– Как живое существо могло не воспротивиться вашему чудовищному плану? – вскипел Урван и сжал кулаки.
– Убийство местных привлекло бы ненужное внимание. Поэтому мы нападали на караваны работорговцев к югу отсюда. Ты даже не сможешь представить, что мы там находили – настоящий ад. Огромные клетки, в которых держали пленников, обвиты терновником. Узники зябко жмутся друг к другу, чтобы хоть как-то согреться. Они либо полностью голые, либо в лохмотьях. Все без исключения голодные, измождённые и больные. Ослабевшие настолько, что не могут дойти до отхожих мест в углу каморки, поэтому испражняются там же, где и лежат. Тела многих покрыты язвами и сочащимися незаживающими ранами, по которым спокойно ползают вши и мухи. Вонь стоит просто невыносимая, испарения разъедают глаза. Когда мы их освобождали, они просили только одного – смерти.
– Но… но… – замямлил Урван, явно впечатлённый рассказами Замврия. – Но вы могли бы их просто освободить, а не убивать.
– Мы действительно некоторых освобождали, но очень скоро обнаруживали вновь пойманными. И если в первый раз они просили свободы, то во второй раз все, понимаешь, все умоляли о быстрой смерти. Неужели жизнь со страхом вечного преследования лучше смерти? Неужели такая неволя лучше жизни? Скажи мне, финист!
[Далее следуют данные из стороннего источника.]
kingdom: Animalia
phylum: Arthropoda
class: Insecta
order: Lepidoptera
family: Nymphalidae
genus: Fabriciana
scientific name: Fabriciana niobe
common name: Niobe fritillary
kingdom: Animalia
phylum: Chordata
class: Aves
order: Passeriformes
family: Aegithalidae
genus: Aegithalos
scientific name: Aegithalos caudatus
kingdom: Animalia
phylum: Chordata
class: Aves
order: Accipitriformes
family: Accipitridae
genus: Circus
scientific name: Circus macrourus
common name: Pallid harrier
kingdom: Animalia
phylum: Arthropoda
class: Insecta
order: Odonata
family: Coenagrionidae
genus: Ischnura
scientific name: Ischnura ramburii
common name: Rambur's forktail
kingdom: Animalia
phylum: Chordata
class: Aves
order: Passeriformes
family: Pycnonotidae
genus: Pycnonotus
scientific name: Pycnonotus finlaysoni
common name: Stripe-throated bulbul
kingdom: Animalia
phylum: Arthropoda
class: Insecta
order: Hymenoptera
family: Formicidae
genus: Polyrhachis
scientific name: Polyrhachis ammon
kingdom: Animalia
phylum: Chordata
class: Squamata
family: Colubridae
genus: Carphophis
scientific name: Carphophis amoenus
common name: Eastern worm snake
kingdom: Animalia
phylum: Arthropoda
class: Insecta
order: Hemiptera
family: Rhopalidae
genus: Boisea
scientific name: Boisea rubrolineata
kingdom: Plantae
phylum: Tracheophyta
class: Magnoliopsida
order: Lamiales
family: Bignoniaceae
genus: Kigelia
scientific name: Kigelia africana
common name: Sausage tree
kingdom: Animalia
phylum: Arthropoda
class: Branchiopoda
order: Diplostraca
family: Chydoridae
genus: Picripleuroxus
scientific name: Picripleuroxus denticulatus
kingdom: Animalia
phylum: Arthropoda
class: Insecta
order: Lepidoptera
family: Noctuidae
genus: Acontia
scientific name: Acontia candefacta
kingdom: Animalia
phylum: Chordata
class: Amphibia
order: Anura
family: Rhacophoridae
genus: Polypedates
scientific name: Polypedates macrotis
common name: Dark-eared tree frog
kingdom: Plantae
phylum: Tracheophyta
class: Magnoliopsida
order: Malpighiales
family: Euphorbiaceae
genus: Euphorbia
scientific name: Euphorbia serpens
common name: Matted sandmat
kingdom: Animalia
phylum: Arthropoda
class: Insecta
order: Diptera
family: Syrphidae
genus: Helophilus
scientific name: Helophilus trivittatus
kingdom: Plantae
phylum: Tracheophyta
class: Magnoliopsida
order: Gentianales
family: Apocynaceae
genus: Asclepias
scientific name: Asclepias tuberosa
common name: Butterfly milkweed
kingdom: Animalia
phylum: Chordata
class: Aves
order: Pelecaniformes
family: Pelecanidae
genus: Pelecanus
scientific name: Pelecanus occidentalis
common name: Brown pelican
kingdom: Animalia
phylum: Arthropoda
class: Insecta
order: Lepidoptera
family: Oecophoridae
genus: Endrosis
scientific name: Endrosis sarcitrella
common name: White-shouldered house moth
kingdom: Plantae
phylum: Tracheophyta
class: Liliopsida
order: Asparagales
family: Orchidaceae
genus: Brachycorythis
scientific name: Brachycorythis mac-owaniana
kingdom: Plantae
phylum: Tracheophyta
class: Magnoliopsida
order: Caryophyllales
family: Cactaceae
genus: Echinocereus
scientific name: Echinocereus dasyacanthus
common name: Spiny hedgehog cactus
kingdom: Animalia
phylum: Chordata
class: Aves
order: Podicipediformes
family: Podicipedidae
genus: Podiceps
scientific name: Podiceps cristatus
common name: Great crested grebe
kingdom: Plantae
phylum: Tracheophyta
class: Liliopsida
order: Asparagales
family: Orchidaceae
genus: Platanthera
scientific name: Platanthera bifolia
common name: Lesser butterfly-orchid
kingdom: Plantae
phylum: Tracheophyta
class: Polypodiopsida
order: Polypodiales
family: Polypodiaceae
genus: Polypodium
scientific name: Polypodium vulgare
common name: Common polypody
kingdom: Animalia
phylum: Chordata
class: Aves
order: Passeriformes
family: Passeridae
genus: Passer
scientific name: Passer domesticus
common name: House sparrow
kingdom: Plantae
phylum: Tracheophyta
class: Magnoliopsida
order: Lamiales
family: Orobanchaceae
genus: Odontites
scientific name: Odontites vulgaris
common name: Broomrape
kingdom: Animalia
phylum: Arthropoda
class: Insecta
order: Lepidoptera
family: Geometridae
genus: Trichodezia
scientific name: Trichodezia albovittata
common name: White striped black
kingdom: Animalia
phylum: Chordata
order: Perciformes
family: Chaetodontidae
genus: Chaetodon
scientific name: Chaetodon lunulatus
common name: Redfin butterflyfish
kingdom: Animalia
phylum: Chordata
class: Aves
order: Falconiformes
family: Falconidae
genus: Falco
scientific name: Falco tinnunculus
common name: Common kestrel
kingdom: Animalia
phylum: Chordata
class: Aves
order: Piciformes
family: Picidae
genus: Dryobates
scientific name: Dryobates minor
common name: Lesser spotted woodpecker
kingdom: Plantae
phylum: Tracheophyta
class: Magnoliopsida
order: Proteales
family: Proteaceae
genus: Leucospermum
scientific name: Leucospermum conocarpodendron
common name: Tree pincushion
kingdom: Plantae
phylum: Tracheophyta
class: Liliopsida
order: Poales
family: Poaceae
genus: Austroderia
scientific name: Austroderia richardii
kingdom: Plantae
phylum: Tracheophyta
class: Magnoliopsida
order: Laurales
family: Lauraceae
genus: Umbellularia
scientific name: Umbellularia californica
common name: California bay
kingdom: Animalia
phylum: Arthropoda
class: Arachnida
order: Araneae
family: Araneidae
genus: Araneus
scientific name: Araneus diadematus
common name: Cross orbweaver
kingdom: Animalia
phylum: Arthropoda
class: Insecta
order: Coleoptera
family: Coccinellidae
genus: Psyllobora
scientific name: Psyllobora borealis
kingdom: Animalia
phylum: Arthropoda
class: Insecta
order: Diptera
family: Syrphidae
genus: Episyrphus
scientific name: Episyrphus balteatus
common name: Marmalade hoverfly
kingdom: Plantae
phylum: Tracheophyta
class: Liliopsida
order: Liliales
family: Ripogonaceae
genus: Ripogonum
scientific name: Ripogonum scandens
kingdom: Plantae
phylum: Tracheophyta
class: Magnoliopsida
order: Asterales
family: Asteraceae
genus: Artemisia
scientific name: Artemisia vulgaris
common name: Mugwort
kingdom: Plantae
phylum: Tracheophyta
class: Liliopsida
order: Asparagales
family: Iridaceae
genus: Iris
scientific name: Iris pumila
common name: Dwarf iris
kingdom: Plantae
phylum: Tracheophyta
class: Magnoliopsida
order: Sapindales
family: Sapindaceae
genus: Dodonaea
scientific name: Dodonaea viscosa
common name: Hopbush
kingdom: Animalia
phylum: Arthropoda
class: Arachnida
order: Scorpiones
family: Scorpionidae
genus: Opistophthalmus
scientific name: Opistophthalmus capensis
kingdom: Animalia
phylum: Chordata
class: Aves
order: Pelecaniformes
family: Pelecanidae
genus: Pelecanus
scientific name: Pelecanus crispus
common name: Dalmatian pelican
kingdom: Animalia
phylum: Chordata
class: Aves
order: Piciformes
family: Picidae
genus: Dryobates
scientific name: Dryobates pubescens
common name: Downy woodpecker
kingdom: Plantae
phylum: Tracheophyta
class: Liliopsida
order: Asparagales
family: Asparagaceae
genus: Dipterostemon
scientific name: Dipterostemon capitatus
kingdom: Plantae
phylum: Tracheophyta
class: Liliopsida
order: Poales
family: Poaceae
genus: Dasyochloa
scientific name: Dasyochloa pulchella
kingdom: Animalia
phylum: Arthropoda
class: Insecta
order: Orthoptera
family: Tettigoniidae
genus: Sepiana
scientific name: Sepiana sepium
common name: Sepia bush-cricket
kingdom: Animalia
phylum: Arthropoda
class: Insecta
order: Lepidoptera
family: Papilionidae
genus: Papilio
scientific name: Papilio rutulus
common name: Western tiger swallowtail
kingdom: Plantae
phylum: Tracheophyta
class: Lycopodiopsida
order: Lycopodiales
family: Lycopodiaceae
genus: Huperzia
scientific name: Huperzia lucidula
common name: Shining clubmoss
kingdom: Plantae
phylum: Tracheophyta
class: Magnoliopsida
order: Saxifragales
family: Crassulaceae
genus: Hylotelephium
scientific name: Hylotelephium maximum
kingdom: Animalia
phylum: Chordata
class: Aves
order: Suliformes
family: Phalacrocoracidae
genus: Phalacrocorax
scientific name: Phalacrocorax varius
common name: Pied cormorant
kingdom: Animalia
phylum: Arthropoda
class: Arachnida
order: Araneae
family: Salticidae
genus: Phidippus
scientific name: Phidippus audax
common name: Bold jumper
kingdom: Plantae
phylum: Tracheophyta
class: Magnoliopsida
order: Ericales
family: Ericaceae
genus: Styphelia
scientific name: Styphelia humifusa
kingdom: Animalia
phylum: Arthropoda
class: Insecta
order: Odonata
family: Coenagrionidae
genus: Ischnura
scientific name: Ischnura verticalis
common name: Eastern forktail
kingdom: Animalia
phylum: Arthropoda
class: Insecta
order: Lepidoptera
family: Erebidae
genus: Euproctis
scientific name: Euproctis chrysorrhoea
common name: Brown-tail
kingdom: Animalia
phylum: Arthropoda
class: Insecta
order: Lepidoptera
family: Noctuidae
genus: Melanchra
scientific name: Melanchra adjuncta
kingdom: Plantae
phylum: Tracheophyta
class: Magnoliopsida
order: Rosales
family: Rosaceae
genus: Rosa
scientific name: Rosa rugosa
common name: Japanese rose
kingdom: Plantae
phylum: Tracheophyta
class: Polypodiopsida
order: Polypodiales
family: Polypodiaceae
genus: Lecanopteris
Урван виновато опустил голову. На риторические вопросы чародея ответить было нечего. Он и сам не знал, что попросил бы после таких страданий, будучи на их месте.
– А если бы они воспользовались магией, то могли хотя бы постоять за себя, – продолжил колдун.
– Магия – зло. Она совращает человеческие души и уводит людей от Бога. Такая сила заставляет человека становиться надменным и забывать о Всевышнем. Элогим создал людей безмагическими существами, такими мы должны и оставаться.
– Иногда из двух зол надо выбирать меньшее. Скверна позволила бы остаться пленникам живыми, или по крайней мере умереть с боем.
– Судьба невольников незавидна, но они не обагрили свои руки кровью. И если бы вы не занялись магией, то не убили бы половину горожан и не уничтожили пригород Дивногорска. Милостивый Бог не оставил бы вас в любом случае. А так вы наполнили свои чаши кровью, а души неправдой.
– Если это так, то почему ты обладаешь таким могуществом? Разве ты не вызываешь скверну?
– Нет, Замврий. Моя сила со мной от рождения. Я не искал её, Бог меня ею наделил для служения борисфянам и большего могущества мне не нужно. А если появляется в чём-то необходимость, то смиренно прошу у Вседержителя, но никак не обращаюсь к скверне.
– Как же так можно? – прикрикнул Замврий. – Как с такими слабыми возможностями ты можешь контролировать огненного сокола?
– Я его не контролирую. Феникс по собственной воле подчиняется мне, тем самым он учит людей смирению. Ведь, будучи столь сильной и могущественной, птица не погнушалась взять своим хранителем человека.
Речь Урвана озадачила Замврия. Он никогда в жизни не задумывался о смирении. В его представлении слабый должен служить сильному. Великое подчиняет малое. Если же всё с точностью до наоборот, то это извращение.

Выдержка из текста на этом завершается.